Click-Fraud Trojan Politely Updates Flash On Compromised Computers
jfruh writes: Kotver is in many ways a typical clickfraud trojan: it hijacks the user's browser process to create false clicks on banner ads, defrauding advertisers and ad networks. But one aspect of it is unusual: it updates the victim's installation of Flash to the most recent version, ensuring that similar malware can't get in.
Bah, tinfoil hat defense ... uninstall Flash on the premise it's full of security holes and is waste of time.
It always has been.
I don't trust most sites to set cookies or run Javascript ... run Flash?
No fucking way.
Lost at C:>. Found at C.
Not just "similar" malware, but anything that has a patched-to-date Flash infection vector. It might actually slow the spread of malware, while decreasing its own ability to spread, at least by that mechanism. And finally, when it's found and purged, the infected systems are somewhat more secure.
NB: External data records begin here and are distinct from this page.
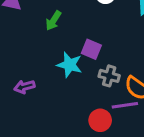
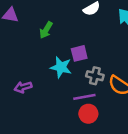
purple square: (91, 49) -> (79, 53), turned -35
purple line: (125, 105) -> (84, 97), moved

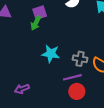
purple square: (79, 53) -> (40, 13), moved
purple arrow: (23, 87) -> (22, 89), moved

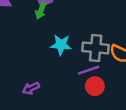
gray cross: (80, 59) -> (96, 48), size x1.5

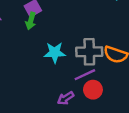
purple arrow: (31, 88) -> (66, 98), moved

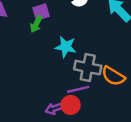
cyan star: (55, 53) -> (66, 47), moved
red circle: (93, 90) -> (71, 105), moved

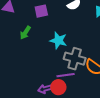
green arrow: (36, 24) -> (25, 33), moved

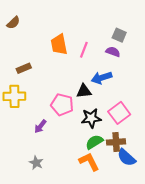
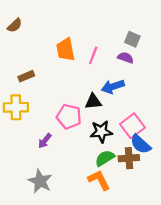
blue semicircle: (126, 158) -> (141, 144), moved
gray star: (36, 163) -> (40, 181), size x1.5

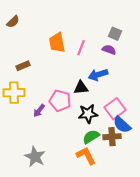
purple arrow: (45, 141) -> (39, 111), moved

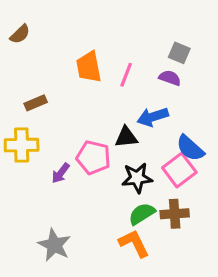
blue semicircle: (122, 125) -> (190, 148), moved

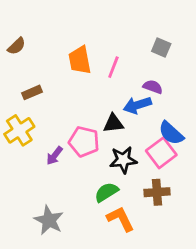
brown semicircle: (20, 34) -> (17, 46), moved
purple semicircle: (170, 78) -> (153, 87), moved
yellow cross: (22, 145) -> (19, 130), turned -32
green semicircle: (142, 214) -> (106, 192), moved

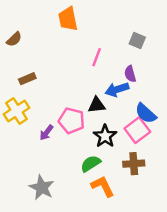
orange trapezoid: (80, 60) -> (68, 19), moved
purple semicircle: (153, 87) -> (130, 74), turned -126
black star: (123, 160) -> (105, 136), turned -30

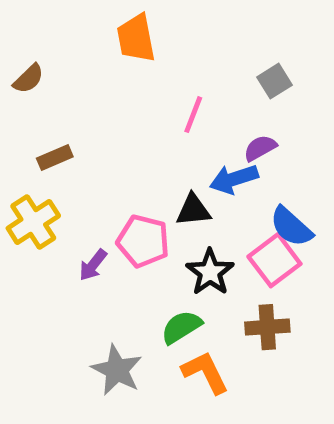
gray square: (137, 40) -> (274, 81), turned 35
purple semicircle: (130, 74) -> (260, 148), turned 77
gray star: (42, 188) -> (117, 370), moved

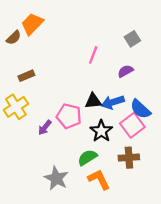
orange trapezoid: (136, 38) -> (32, 24), moved, turned 55
blue arrow: (234, 179) -> (113, 102), moved

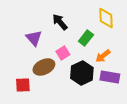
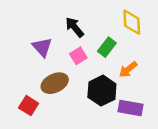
pink square: (63, 53) -> (78, 56), moved
purple rectangle: (110, 77) -> (131, 108), moved
red square: (23, 85) -> (29, 106), turned 35

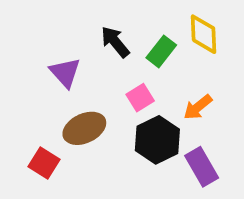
green rectangle: (107, 47) -> (161, 51), moved
pink square: (78, 56) -> (140, 98), moved
purple rectangle: (131, 108) -> (202, 167), turned 50

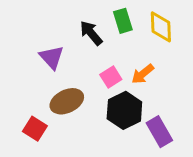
green rectangle: (161, 51) -> (123, 21), moved, turned -55
orange arrow: (198, 107) -> (143, 74), moved

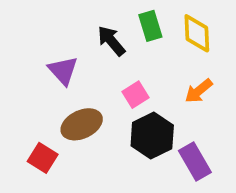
orange arrow: (143, 74) -> (199, 91), moved

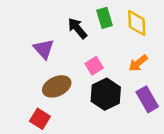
red square: (43, 158) -> (40, 119), moved
purple rectangle: (195, 162) -> (147, 99), moved

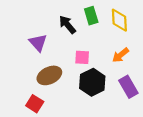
pink square: (94, 66) -> (82, 57), turned 35

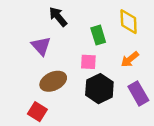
green rectangle: (91, 16) -> (98, 35), moved
black arrow: (67, 25) -> (58, 17), moved

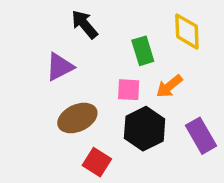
purple triangle: (41, 46) -> (60, 67), turned 45
orange arrow: (130, 59) -> (169, 86), moved
red square: (37, 112) -> (97, 162), moved

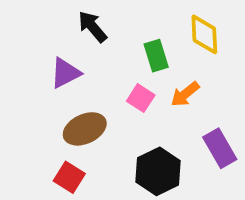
pink square: (129, 90) -> (141, 98), turned 30
black hexagon: (145, 129) -> (158, 171), moved
red square: (97, 162) -> (69, 177), moved

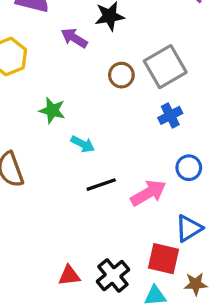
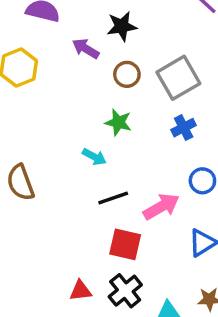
brown circle: (121, 75) -> (127, 74), moved
green star: (52, 110) -> (118, 122), moved
red square: (164, 259) -> (125, 244), moved

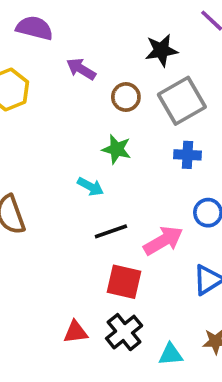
black star: (122, 26) -> (161, 50), moved
blue cross: (184, 128) -> (187, 155), turned 30

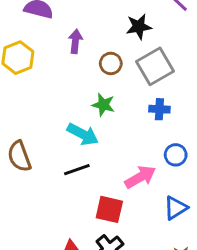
purple arrow: (81, 69) -> (75, 41), turned 65
cyan arrow: (90, 187) -> (83, 134), size x1.5
black line: (111, 231) -> (77, 170), moved

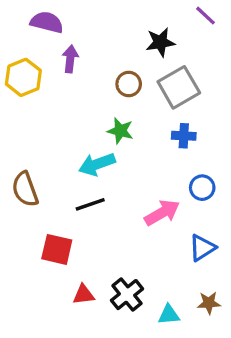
purple arrow: (75, 41) -> (70, 59), moved
cyan arrow: (83, 134) -> (97, 164), turned 132
red square: (109, 209) -> (57, 249), moved

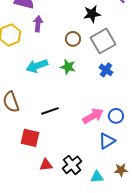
blue cross: (184, 136) -> (106, 70), turned 32
cyan arrow: (97, 164) -> (37, 66), moved
blue circle: (202, 188) -> (116, 116), moved
blue triangle: (202, 248) -> (107, 141), moved

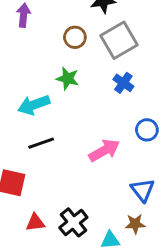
cyan arrow: (37, 66) -> (34, 105), moved
blue circle: (116, 116) -> (147, 130), moved
blue triangle: (107, 141) -> (143, 190), moved, turned -36
brown star: (121, 170) -> (135, 224), moved

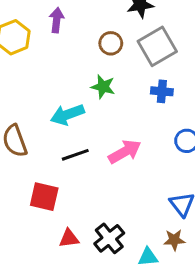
blue cross: (123, 83) -> (162, 91), turned -30
pink arrow: (104, 150) -> (125, 152), moved

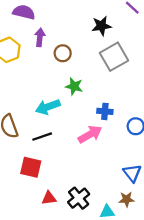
brown circle: (111, 43) -> (63, 53), moved
blue cross: (162, 91) -> (105, 111), moved
black line: (75, 155) -> (42, 137), moved

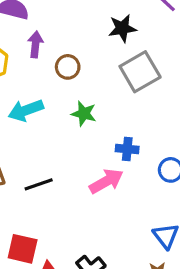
cyan arrow: (48, 107) -> (26, 110), moved
red square: (31, 167) -> (23, 249), moved

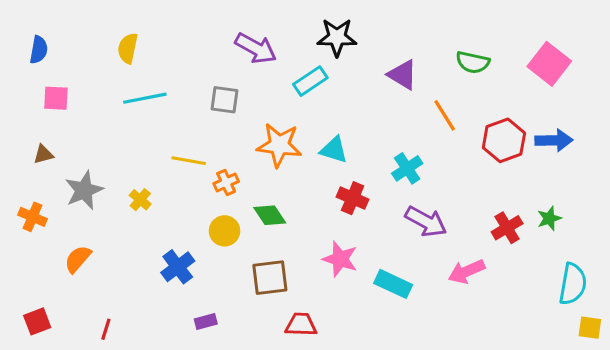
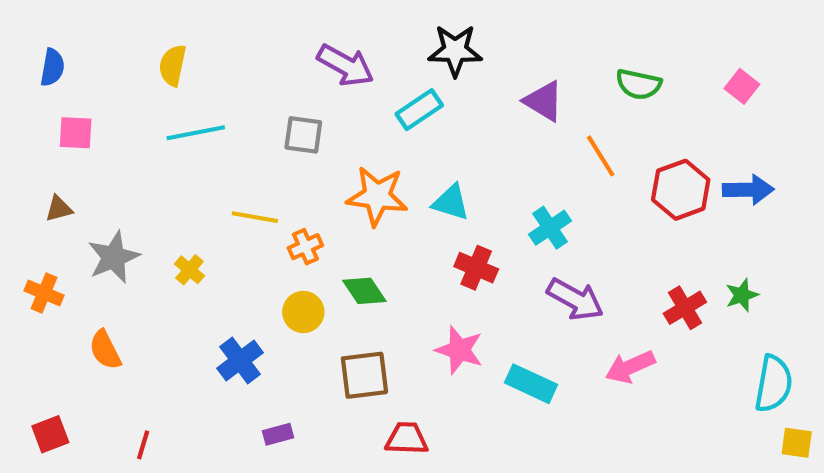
pink square: (549, 64) -> (742, 86), size x0.6
orange semicircle: (78, 259) -> (105, 350), turned -68

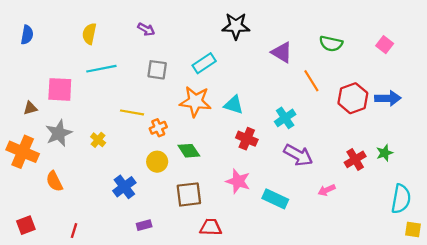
purple arrow: (345, 65) -> (146, 29), moved, size x0.6
cyan rectangle: (419, 110) -> (204, 63), moved
pink square: (76, 133) -> (60, 89), moved, size x1.4
orange cross: (44, 293) -> (23, 152), size x1.6
pink arrow: (630, 367) -> (327, 190), size x0.7

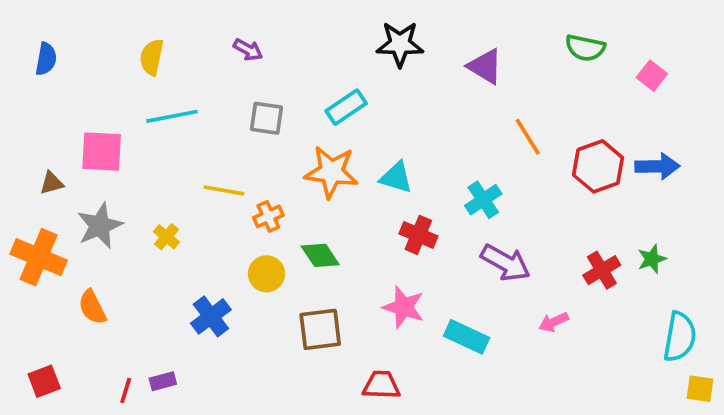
green semicircle: (331, 44) -> (585, 48), moved
purple triangle: (282, 52) -> (485, 66), moved
purple rectangle: (144, 225) -> (163, 381), moved
red trapezoid: (211, 227) -> (381, 385), moved

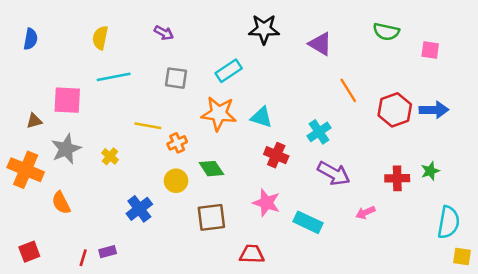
pink square: (652, 76) -> (430, 50), turned -30
red cross: (602, 270) -> (397, 178), turned 30

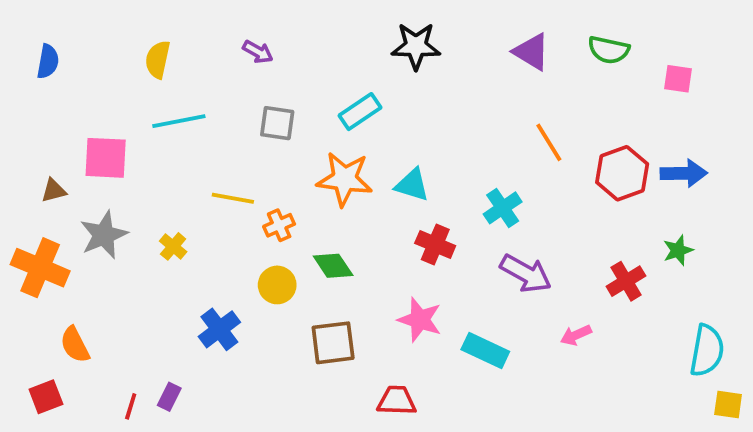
purple triangle: (320, 44) -> (532, 52), moved
green star: (430, 171) -> (678, 250), moved
red cross: (397, 178) -> (626, 281), turned -30
orange semicircle: (61, 203) -> (75, 345), moved
purple rectangle: (108, 252) -> (169, 397), turned -49

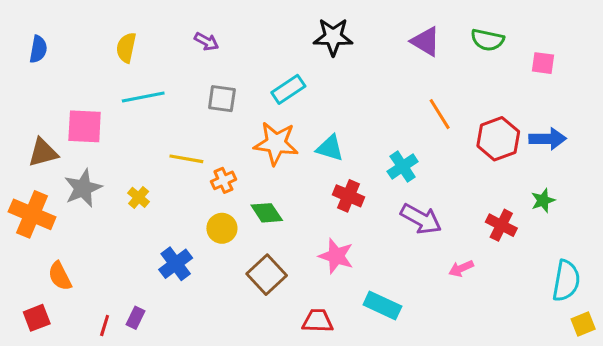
brown triangle: (54, 191) -> (43, 153), size x1.5
red cross: (626, 281) -> (501, 225), turned -32
brown square: (333, 343) -> (267, 275), turned -36
cyan rectangle: (485, 351) -> (382, 305), moved
yellow square: (728, 404) -> (583, 324), turned -30

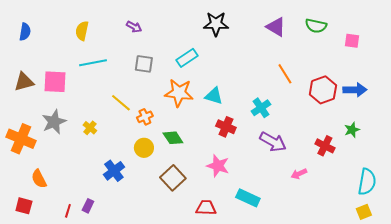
brown triangle: (43, 153) -> (24, 82), moved
yellow line: (186, 159) -> (121, 103), turned 30
red square: (37, 318) -> (24, 206), turned 36
yellow square: (583, 324) -> (364, 212), moved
Not saying this is a good idea, but it seems that if it spread enough, it could decrease infectable targets in the short-term, maybe drastically?
I'm not sure how to feel about this. On the one hand, yes, trojans are bad. But on the other hand, anything that negatively impacts advertisers can't be all that bad.
JailBreakMe.com did a similar thing on iPhones: patched the tiff library exploit that it used to get on the phones in the first place, making it impossible to re-exploit.
I did the same thing with the Commodore Amiga in 1985, modifying a boot virus to include a payload that would patch the MOVE from processor SR. This let me install a 68010, which let me run SVR3 on the thing, without breaking a lot of popular software like Magic Sack and Transformer, both of which used the privileged version of the instruction for no good reason.